____ MATERIAL PROVIDED

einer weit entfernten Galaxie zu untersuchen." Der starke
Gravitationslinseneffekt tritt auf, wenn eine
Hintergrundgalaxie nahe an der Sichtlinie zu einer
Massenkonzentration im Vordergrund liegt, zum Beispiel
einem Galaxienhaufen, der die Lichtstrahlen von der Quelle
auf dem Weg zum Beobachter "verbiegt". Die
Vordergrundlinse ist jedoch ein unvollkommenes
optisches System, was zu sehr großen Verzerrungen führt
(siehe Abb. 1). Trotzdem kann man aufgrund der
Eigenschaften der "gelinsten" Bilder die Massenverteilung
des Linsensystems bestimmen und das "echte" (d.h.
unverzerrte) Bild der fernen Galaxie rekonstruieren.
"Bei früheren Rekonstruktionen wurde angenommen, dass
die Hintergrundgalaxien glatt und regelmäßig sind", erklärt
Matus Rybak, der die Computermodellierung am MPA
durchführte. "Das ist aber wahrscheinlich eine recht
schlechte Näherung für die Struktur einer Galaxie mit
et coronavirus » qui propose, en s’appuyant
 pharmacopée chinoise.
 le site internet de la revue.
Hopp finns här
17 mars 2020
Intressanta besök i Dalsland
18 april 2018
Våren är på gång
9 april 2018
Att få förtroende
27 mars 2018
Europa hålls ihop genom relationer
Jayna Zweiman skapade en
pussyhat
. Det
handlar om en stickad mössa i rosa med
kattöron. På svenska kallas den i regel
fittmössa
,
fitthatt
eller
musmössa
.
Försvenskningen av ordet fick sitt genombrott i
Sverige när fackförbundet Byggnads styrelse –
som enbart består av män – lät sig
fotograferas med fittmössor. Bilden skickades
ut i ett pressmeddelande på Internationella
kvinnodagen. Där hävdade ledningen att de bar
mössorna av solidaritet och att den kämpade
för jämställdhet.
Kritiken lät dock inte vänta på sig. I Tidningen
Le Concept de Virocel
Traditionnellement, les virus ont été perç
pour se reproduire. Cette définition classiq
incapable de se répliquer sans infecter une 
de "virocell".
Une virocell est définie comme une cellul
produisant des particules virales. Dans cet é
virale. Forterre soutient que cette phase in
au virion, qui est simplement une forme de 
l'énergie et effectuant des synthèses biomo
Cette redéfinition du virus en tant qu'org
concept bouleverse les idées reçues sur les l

________

### ASSIGNMENT
The expected response is the full set of records, reproduced exactly.

### TASK RESULT
einer weit entfernten Galaxie zu untersuchen." Der starke
Gravitationslinseneffekt tritt auf, wenn eine
Hintergrundgalaxie nahe an der Sichtlinie zu einer
Massenkonzentration im Vordergrund liegt, zum Beispiel
einem Galaxienhaufen, der die Lichtstrahlen von der Quelle
auf dem Weg zum Beobachter "verbiegt". Die
Vordergrundlinse ist jedoch ein unvollkommenes
optisches System, was zu sehr großen Verzerrungen führt
(siehe Abb. 1). Trotzdem kann man aufgrund der
Eigenschaften der "gelinsten" Bilder die Massenverteilung
des Linsensystems bestimmen und das "echte" (d.h.
unverzerrte) Bild der fernen Galaxie rekonstruieren.
"Bei früheren Rekonstruktionen wurde angenommen, dass
die Hintergrundgalaxien glatt und regelmäßig sind", erklärt
Matus Rybak, der die Computermodellierung am MPA
durchführte. "Das ist aber wahrscheinlich eine recht
schlechte Näherung für die Struktur einer Galaxie mit
et coronavirus » qui propose, en s’appuyant
 pharmacopée chinoise.
 le site internet de la revue.
Hopp finns här
17 mars 2020
Intressanta besök i Dalsland
18 april 2018
Våren är på gång
9 april 2018
Att få förtroende
27 mars 2018
Europa hålls ihop genom relationer
Jayna Zweiman skapade en
pussyhat
. Det
handlar om en stickad mössa i rosa med
kattöron. På svenska kallas den i regel
fittmössa
,
fitthatt
eller
musmössa
.
Försvenskningen av ordet fick sitt genombrott i
Sverige när fackförbundet Byggnads styrelse –
som enbart består av män – lät sig
fotograferas med fittmössor. Bilden skickades
ut i ett pressmeddelande på Internationella
kvinnodagen. Där hävdade ledningen att de bar
mössorna av solidaritet och att den kämpade
för jämställdhet.
Kritiken lät dock inte vänta på sig. I Tidningen
Le Concept de Virocel
Traditionnellement, les virus ont été perç
pour se reproduire. Cette définition classiq
incapable de se répliquer sans infecter une 
de "virocell".
Une virocell est définie comme une cellul
produisant des particules virales. Dans cet é
virale. Forterre soutient que cette phase in
au virion, qui est simplement une forme de 
l'énergie et effectuant des synthèses biomo
Cette redéfinition du virus en tant qu'org
concept bouleverse les idées reçues sur les l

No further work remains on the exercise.